Compact and uniform TiO2@g-C3N4 core-shell quantum heterojunction for photocatalytic degradation of tetracycline antibiotics

Optimizing the heterojunction structure of semiconductor photocatalysts is significant for taking full advantage of their abilities for organic molecules degradation. Here, we demonstrate a feasible strategy of polymerizing the quantum-thick graphitic carbon nitride (g-C3N4) on to the surface of anatase titanium dioxide (TiO2) nanosheets with exposed {001} facets to form the TiO2@g-C3N4 (TCN) core-shell quantum heterojunction for improving photocatalytic tetracycline degradation activity. 100 mg of TCN photocatalyst shows the highest tetracycline degradation rate of 2.2 mg/min, which is 36% higher than that of the TiO2/g-C3N4 random mixture (TCN(mix)), 2 times higher than that of TiO2, and 2.3 times higher than that of bulk g-C3N4. Results also indicate that h+ and ·O2− are the main oxidant species for the efficient photocatalytic reaction.

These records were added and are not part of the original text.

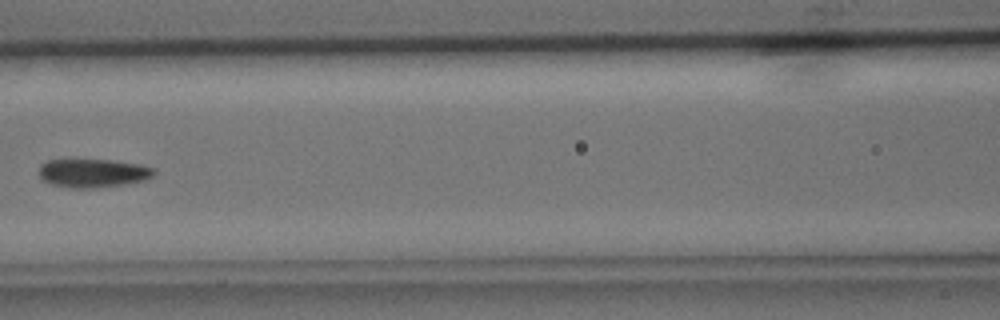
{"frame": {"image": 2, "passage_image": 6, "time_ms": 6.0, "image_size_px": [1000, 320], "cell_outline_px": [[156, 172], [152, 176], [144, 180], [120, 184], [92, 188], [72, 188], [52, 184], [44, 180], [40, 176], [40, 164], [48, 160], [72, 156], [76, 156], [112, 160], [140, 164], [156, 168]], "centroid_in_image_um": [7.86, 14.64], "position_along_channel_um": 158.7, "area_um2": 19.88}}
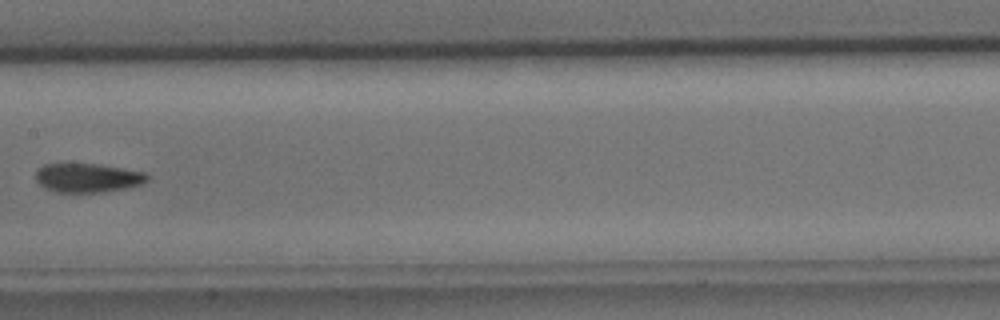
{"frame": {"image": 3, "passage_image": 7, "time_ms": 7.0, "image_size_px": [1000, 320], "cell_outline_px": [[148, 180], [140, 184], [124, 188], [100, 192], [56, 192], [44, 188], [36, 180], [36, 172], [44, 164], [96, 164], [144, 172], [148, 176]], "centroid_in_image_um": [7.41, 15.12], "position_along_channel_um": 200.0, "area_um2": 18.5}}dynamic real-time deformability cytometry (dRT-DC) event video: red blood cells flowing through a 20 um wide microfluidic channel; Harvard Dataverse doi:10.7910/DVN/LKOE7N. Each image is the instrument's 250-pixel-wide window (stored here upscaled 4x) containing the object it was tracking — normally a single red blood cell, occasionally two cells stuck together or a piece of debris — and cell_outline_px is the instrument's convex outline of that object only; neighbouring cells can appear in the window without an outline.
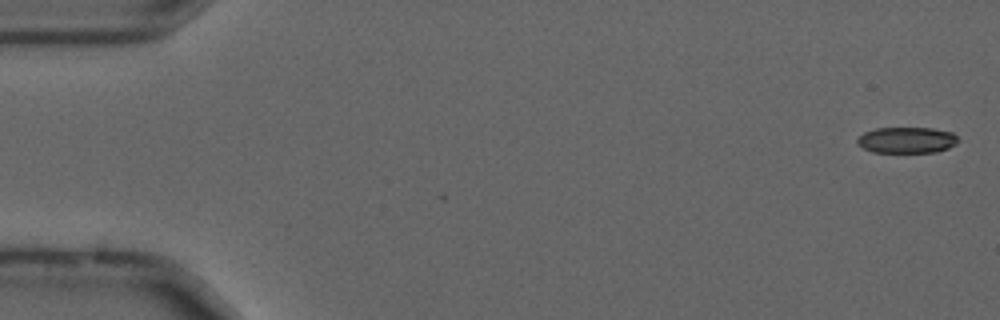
{"species": "common noctule bat (a hibernating species)", "species_latin": "Nyctalus noctula", "temperature_condition": "cold", "stored_images_in_passage": 2, "camera_frame_rate_fps": 3000, "um_per_image_px": 0.085, "animal": {"sex": "male", "forearm_length_mm": 52.5}, "frame": {"image": 1, "passage_image": 2, "time_ms": 0.333, "image_size_px": [1000, 320], "cell_outline_px": [[956, 144], [948, 148], [936, 152], [872, 152], [856, 144], [856, 140], [864, 132], [876, 128], [932, 128], [952, 132], [956, 136]], "centroid_in_image_um": [77.05, 11.9], "position_along_channel_um": 8.0, "area_um2": 15.26}}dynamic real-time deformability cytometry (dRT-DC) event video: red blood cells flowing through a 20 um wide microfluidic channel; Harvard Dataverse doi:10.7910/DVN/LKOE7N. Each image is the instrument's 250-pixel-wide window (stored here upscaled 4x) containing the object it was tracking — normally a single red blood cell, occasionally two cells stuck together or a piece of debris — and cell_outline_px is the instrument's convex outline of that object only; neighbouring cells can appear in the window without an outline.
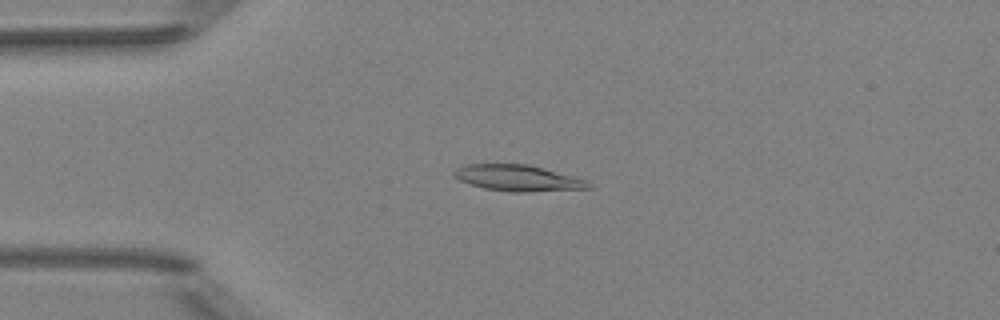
{"species": "Egyptian fruit bat (a non-hibernating species)", "species_latin": "Rousettus aegyptiacus", "temperature_condition": "room temperature", "stored_images_in_passage": 41, "camera_frame_rate_fps": 3000, "um_per_image_px": 0.085, "animal": {"sex": "female"}, "frame": {"image": 1, "passage_image": 2, "time_ms": 0.333, "image_size_px": [1000, 320], "cell_outline_px": [[592, 188], [528, 192], [512, 192], [484, 188], [460, 180], [452, 176], [452, 172], [456, 168], [464, 164], [528, 164], [576, 176], [588, 180], [592, 184]], "centroid_in_image_um": [44.06, 15.13], "position_along_channel_um": 40.9, "area_um2": 20.69}}
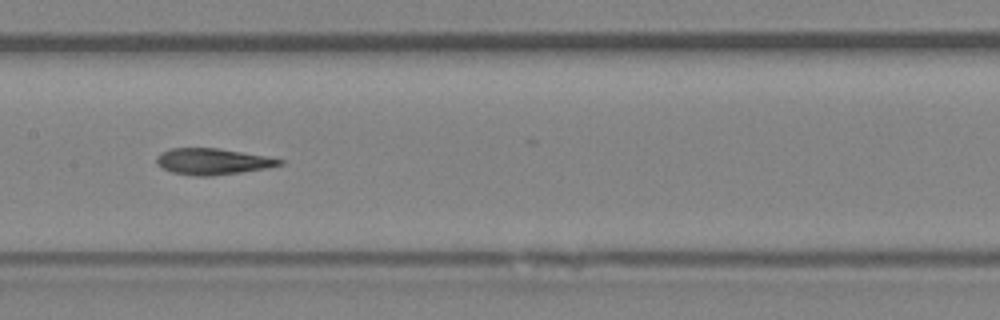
{"frame": {"image": 2, "passage_image": 15, "time_ms": 4.667, "image_size_px": [1000, 320], "cell_outline_px": [[284, 164], [268, 168], [212, 176], [192, 176], [172, 172], [156, 164], [156, 156], [160, 152], [172, 148], [216, 148], [264, 156], [284, 160]], "centroid_in_image_um": [18.04, 13.73], "position_along_channel_um": 189.4, "area_um2": 18.73}}
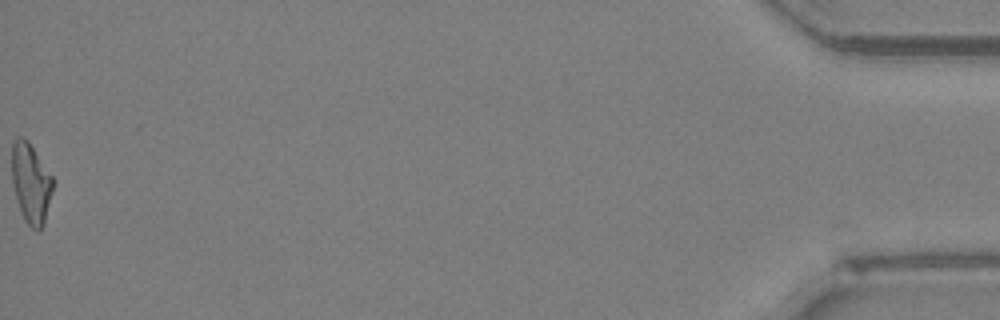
{"frame": {"image": 3, "passage_image": 41, "time_ms": 13.333, "image_size_px": [1000, 320], "cell_outline_px": [[52, 192], [44, 224], [36, 232], [24, 220], [16, 200], [12, 184], [12, 140], [20, 136], [24, 136], [28, 140], [52, 176]], "centroid_in_image_um": [2.6, 15.56], "position_along_channel_um": 432.6, "area_um2": 19.19}, "authors_computed_cell_mechanics": {"area_um2": 18.9006, "velocity_mm_per_s": 4.0077, "shape_relaxation_time_tau1_ms": 9.9005, "shape_relaxation_time_tau2_ms": 3.2504, "deformation_change_tau1": 0.2536, "deformation_change_tau2": 0.1166}}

The decisive factors in improving the photocatalytic activity of TCN is the unique structural advantages of quantum-thick g-C3N4 shell, compact and uniform contact interface, richly available reaction sites, more surface adsorbed hydroxyl (OH) groups. Efficient electron transfer between TiO2 and g-C3N4 is also demonstrated by the significant enhancement of photocurrent response of TCN electrodes and decrement of fluorescence emission spectra. This work demonstrates new sights for synthesizing high-efficient and environment-stable photocatalysts by engineering the surface heterojunction.